Ne craignez pas les décisions difficiles
Une transformation RH réussie implique des prises de position franches sur l’état des ressources humaines et sur les tâches auxquelles elles sont destinées. Et il ne faudra pas être étonné si certains de vos collaborateurs affichent leur mécon-tentement face aux changements que vous désirez apporter dans la maison.
Mesurez votre progression
Fixez-vous des objectifs à court et à long terme. Mais surtout fixez-vous des objectifs mesurables. Convertissez la direction de votre entreprise à ces critères d’évaluation et rendez toute votre équipe responsable de la réussite ou non-réussite des engagements pris. Un management conséquent des projets et de la performance sera déterminant pour atteindre vos objectifs.
«Change Management»: pourquoi les entreprises échouent
Le Change Management joue un rôle central dans la transformation d’un modèle RH en «Shared Services». Selon une enquête de Hewitt Associates, de nombreuses entreprises estiment n’avoir pas atteint leurs objectifs en terme de réduction des coûts ou de qualité. Cinq raisons principales à cette situation.
Pas de vision claire
Réussir un processus de transformation demande un leadership avec une vision claire du futur département RH de la société. Les cadres RH doivent également accompagner leur personnel dans ce processus afin d’assurer que les objectifs sont bien partagés par chacun. La taille et la complexité des multinationales rendent cette tâche difficile, et empêchent souvent le processus d’atteindre sa vitesse de croisière.

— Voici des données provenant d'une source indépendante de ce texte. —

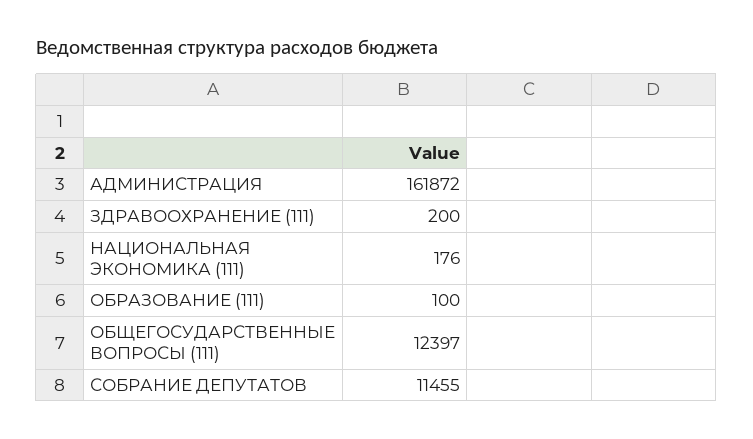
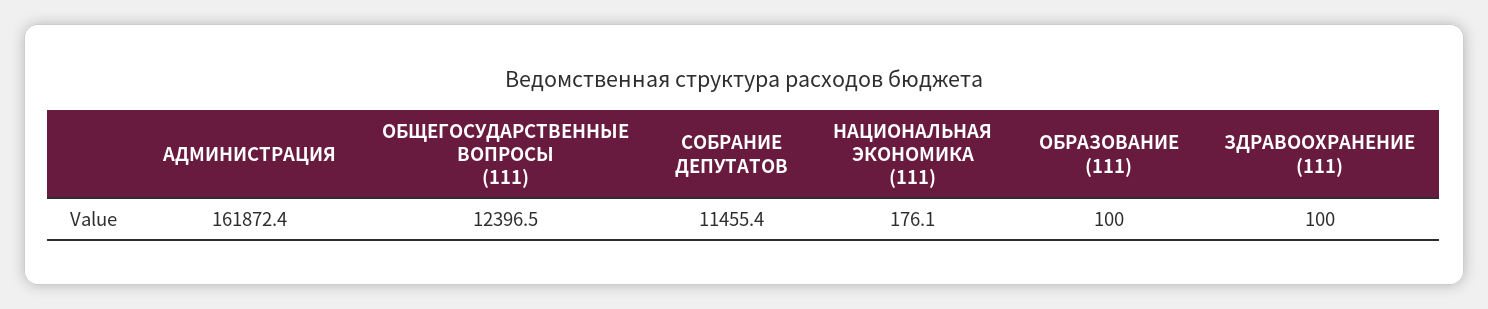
ЗДРАВООХРАНЕНИЕ (111): 200 -> 100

Un «Change Management» insuffisant
Le meilleur moyen pour faire capoter l’introduction d’un «Delivery Modell», c’est qu’il ne soit pas porté par l’ensemble des collaborateurs et des cadres de l’entreprise. Car un nouveau modèle RH n’influence pas uniquement l’organisation RH, il implique également de nombreux changements pour les destinataires de ses services. Un «Change Management» qui s’adresse à tous ces acteurs de l’entreprise est malheureusement encore trop rare.
Des services RH inefficaces
Que très peu d’organisations RH peuvent se targuer d’avoir un «Delivery Model» vraiment efficace. Même après un processus de transformation, de nombreuses entreprises fonctionnent avec des procédures partiellement inefficaces, ce qui a tendance à élever les coûts.
Les bons collaborateurs au mauvais endroit
De nombreuses organisations RH ne profitent pas pleinement de leur personnel RH qualifié. Un nouveau «Delivery Model» implique que les fonctions RH soient redéfinies (quels rôles doivent être attribués à quelles activités?). Parallèlement, il faudrait entreprendre des «assessments» détaillés des collaborateurs RH afin de s’assurer qu’on leur a confié un cahier des charges à leur portée.
Une technologie RH en sous-régime
De nombreuses entreprises investissent des sommes importantes dans leur technologie RH. Sans pour autant obtenir le retour sur investissement souhaité. Souvent, une large palette d’applications spécifiques ou «Point Solutions» sont intégrés dans un système informatique sans que celui-ci ne soit en mesure de les gérer convenablement.